The pastors said a goal of the mission was to share how NOW Youngstown works. It sponsors summertime rallies in neighborhoods where crime and violence have happened and brings community resources in. The two said they worked with pastors on how to engage churches into working together and with government leaders and the police to better communities. “They have a lot of corruption there, so this isn’t easy,” Pastor Yanno said. At Global University, the Youngstown pastors led seminars on “Church and Community Collaborative Impact” attended by their Kenyan counterparts.

“Within the churches, there are different tribes, and they get along,” Pastor Rojas said. That has to be expanded into the community where it “will set an example,” he said.

Mission team members also presented vacation Bible schools, visited schools and churches. The pastors noted they learned that public and private schools have chaplains, and children attend daily chapel. “They do not have behavior problems,” Pastor Rojas said, adding that at least no problems were visible. Chaplains speak about God without denominational influence to students who are Christian and Muslim.

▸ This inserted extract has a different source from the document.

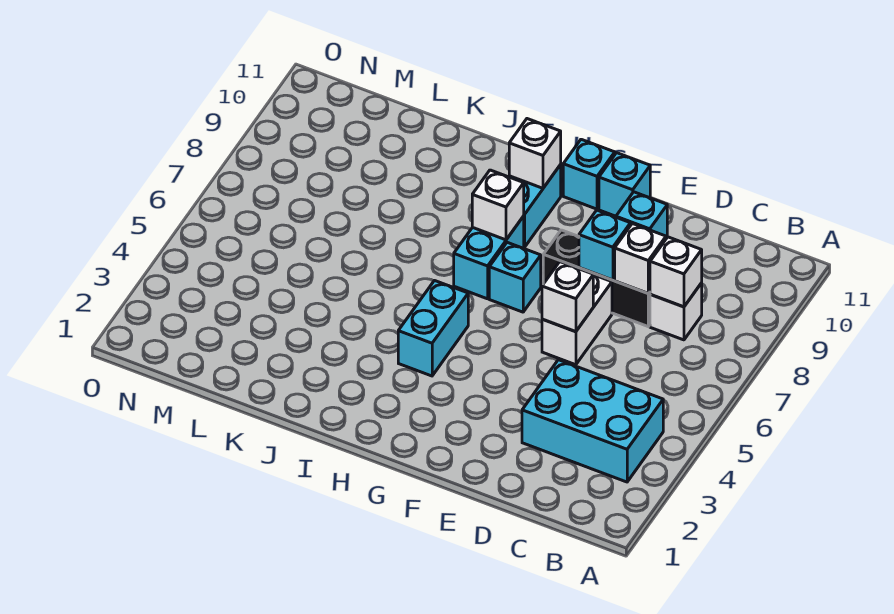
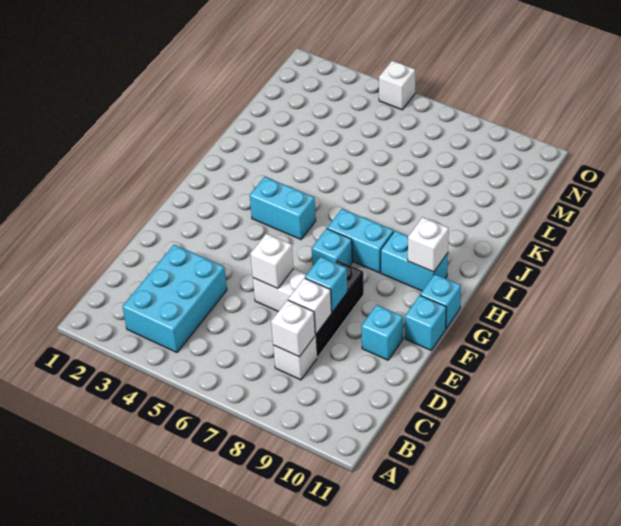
white 1x1 brick [472,170,524,240] -> white 1x1 brick moved to [379,61,415,110]

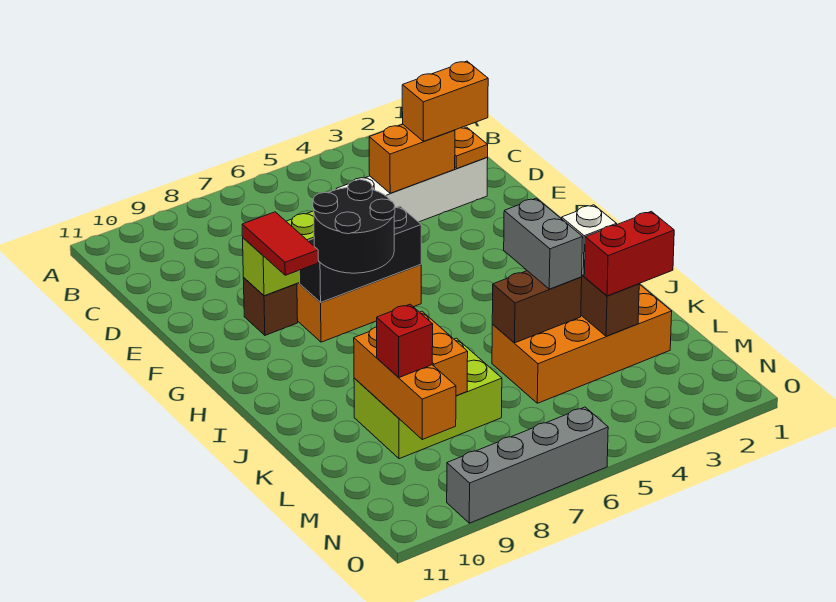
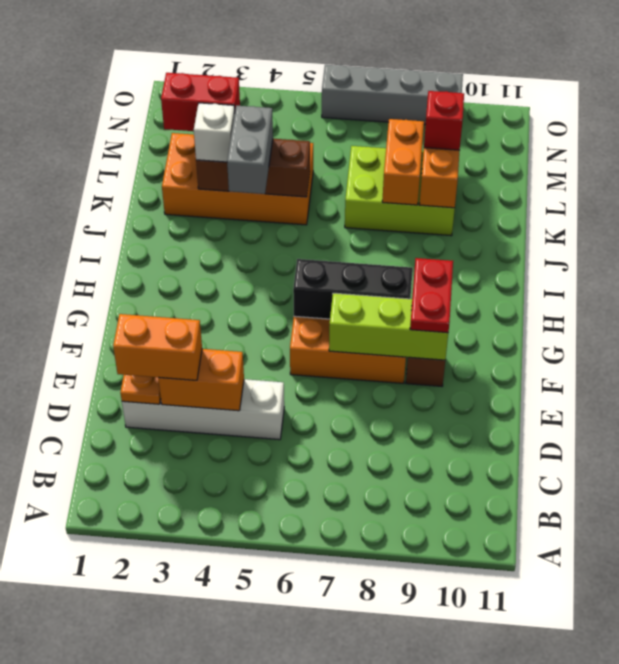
red 1x2 tile [242,212,318,275] -> red 1x2 plate [410,258,453,333]
black 2x2 round brick [313,180,395,273] -> none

The pastors said they visited schools with students numbering 800 to 900, and at one assembly, there were some 1,300 students. They brought puppets for a show, school supplies and electronics. At schools, they distributed candy with each student getting one piece. The pastors marveled at the children’s patient behavior as they waited in line.

Pastor Rick and Carol Koetz, missionaries for 40 years in Kenya, hosted the team. He is senior pastor of Kapsoya Pentecostal Church and Sirikwa Pentecostal Fellowship, Eldoret.